START SUPPLIED INFORMATION
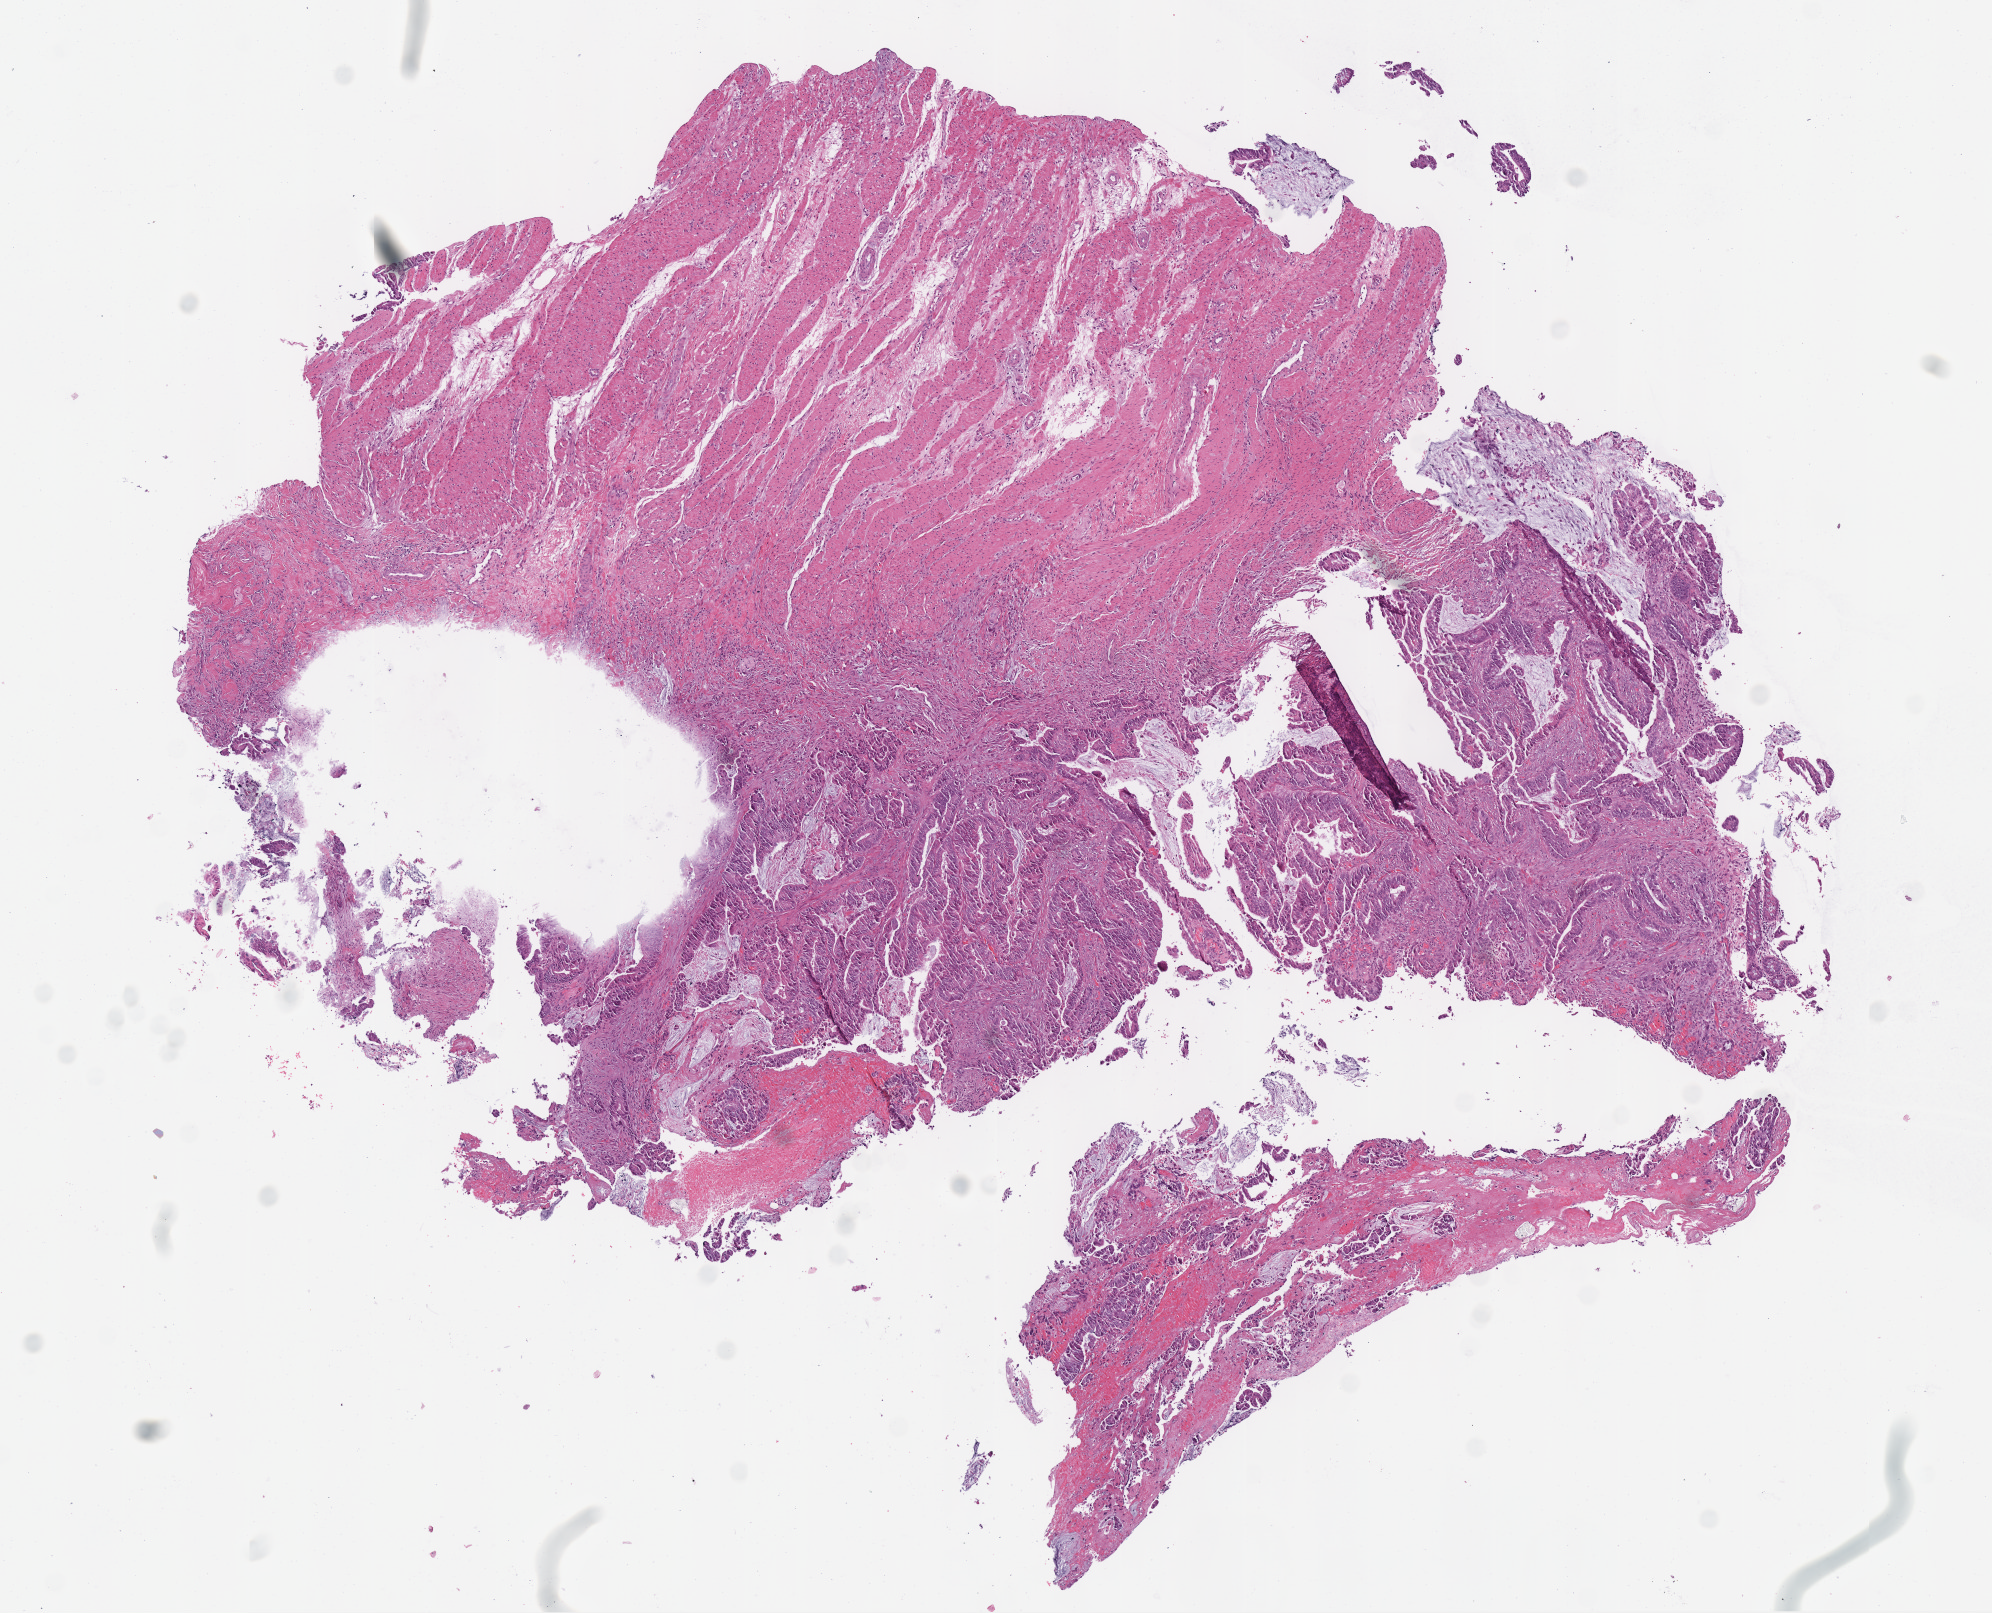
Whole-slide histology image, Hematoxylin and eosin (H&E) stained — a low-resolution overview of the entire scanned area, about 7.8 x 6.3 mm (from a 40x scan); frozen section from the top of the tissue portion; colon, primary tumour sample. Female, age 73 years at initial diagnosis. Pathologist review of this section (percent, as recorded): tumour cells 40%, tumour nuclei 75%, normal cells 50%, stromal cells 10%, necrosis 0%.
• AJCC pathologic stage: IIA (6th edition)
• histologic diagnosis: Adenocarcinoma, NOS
END SUPPLIED INFORMATION
Please retype the whole of the data precisely, omitting pictures.

Whole-slide histology image, Hematoxylin and eosin (H&E) stained — a low-resolution overview of the entire scanned area, about 7.8 x 6.3 mm (from a 40x scan); frozen section from the top of the tissue portion; colon, primary tumour sample. Female, age 73 years at initial diagnosis. Pathologist review of this section (percent, as recorded): tumour cells 40%, tumour nuclei 75%, normal cells 50%, stromal cells 10%, necrosis 0%.
• AJCC pathologic stage: IIA (6th edition)
• histologic diagnosis: Adenocarcinoma, NOS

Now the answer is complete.